Last week, the Pentagon announced the death of the first American serviceman in the war against ISIS. Marine Lance Cpl. Sean Neal was killed in what was described as a “non-combat incident” in Iraq, making him the first American to die in “Operation Inherent Resolve” – America’s latest military excursion into that country.
Cpl. Neal was only 19 years old. He would have only been eight at the outset of the U.S. invasion of Iraq, and merely six on 9/11 – a child at the time of both these events. The fact that he ended up losing his life in Iraq is on one hand tragic, and on the other completely absurd.
The tragedy here is that a young man with a long future ahead of him ended up dying in a distant country before even reaching the age of twenty. The absurdity is that men such as him are still losing their lives as a result of still-inexplicable decisions made over a decade ago. The Iraq War never ended, but now it’s being fought by men who were just children when it started. Walter Lippman once said, “I don’t think old men ought to promote wars for young men to fight.” In our time, old men have been promoting wars that kids would ultimately end up fighting.
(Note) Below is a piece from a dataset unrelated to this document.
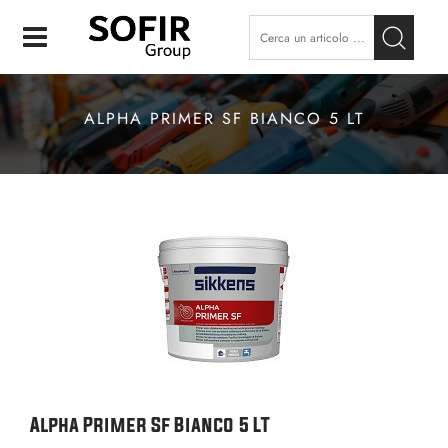
Open
ALPHA PRIMER SF BIANCO 5 LT
Alpha Primer Sf Bianco 5 LT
This is not just the case on the American side. Most of the Iraqis who have joined up with the utopian nihilists of Islamic State are themselves young men whose upbringing occurred against the backdrop of the American occupation of their country. They grew up watching their fathers and brothers being rounded up and detained by foreign soldiers, and bore witness as their once-stable country violently went to pieces around them. As shocking as the actions of IS have been, it’s not hard to imagine why so many people who grew up in such brutal circumstances might find a movement such as this attractive.
And again, behind their inglorious martyrdoms, are the machinations of former-Baath Party officials who once organized young Iraqis to die for the cause Arab Nationalism and who now do the same for religious extremism. The cause may be different, but in many ways the results are the same.
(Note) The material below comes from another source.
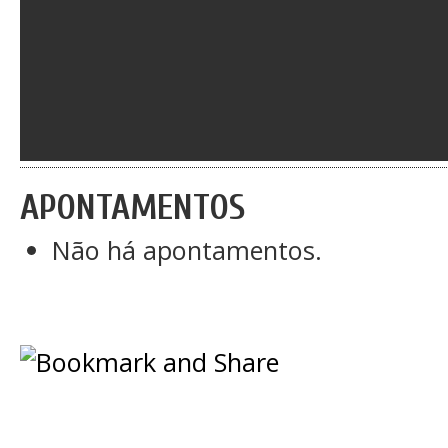
APONTAMENTOS
Não há apontamentos.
In this context it is stunning to remember the statements of those who assured us over a decade ago that the war in Iraq would take “weeks rather than months” to bring to its completion. The more cautious and conservative among them gave us an absolute maximum estimate of “five months” before we could go back to normalcy, and start watching America-friendly democracies begin to bloom across the Middle East. If this prediction had been in any way honest or correct, Cpl. Sean Neal may have been sitting in a college classroom today rather than lying in a flag-draped coffin on a military flight back home. Alas, it wasn’t.
One thing is certain however: Neal won’t be the last. Current and former American military officials are already preparing the public for a new conflict in Iraq – with scarcely suppressed and genuinely creepy elation – that they say will be “generational” and will take decades to bring to its completion. If recent history is any guide, their prediction of decades-long conflict means we should actually be preparing ourselves for a war which is going to last perhaps for a century. That’s not derisive rhetoric; history actually seems to be pointing in just that direction.
At the outset of the first Iraq War, in what would later become a deeply ironic statement, Christopher Hitchens predicted that war would last “something like one hundred years”. His prediction seems to have been prescient. Since the first bombs started dropping on that country in 1991, they have scarcely stopped falling since. We are 23 years into our forever war with Iraq and are already being girded for another long time-horizon before it will supposedly “end”.
The reality of course is that this war not going to end. In all likelihood many children growing up today are going to end up fighting and dying to continue it at some point. As implausible as this may sound, it would’ve probably come across as similarly unlikely to anyone who predicted that American kids who were just eight during the invasion of Iraq would still be perishing in that country over a decade later.
The fact that our wars are now being fought by people who were just children when they started is one of those grim, uncomfortable realities that we tend to elide in the interests of continuing on with business as usual. But, needless to say, it would be a lot fairer if the Cheneys, Rumsfelds and Frums of the world sent their own children to finish what they started instead of sending everyone else’s.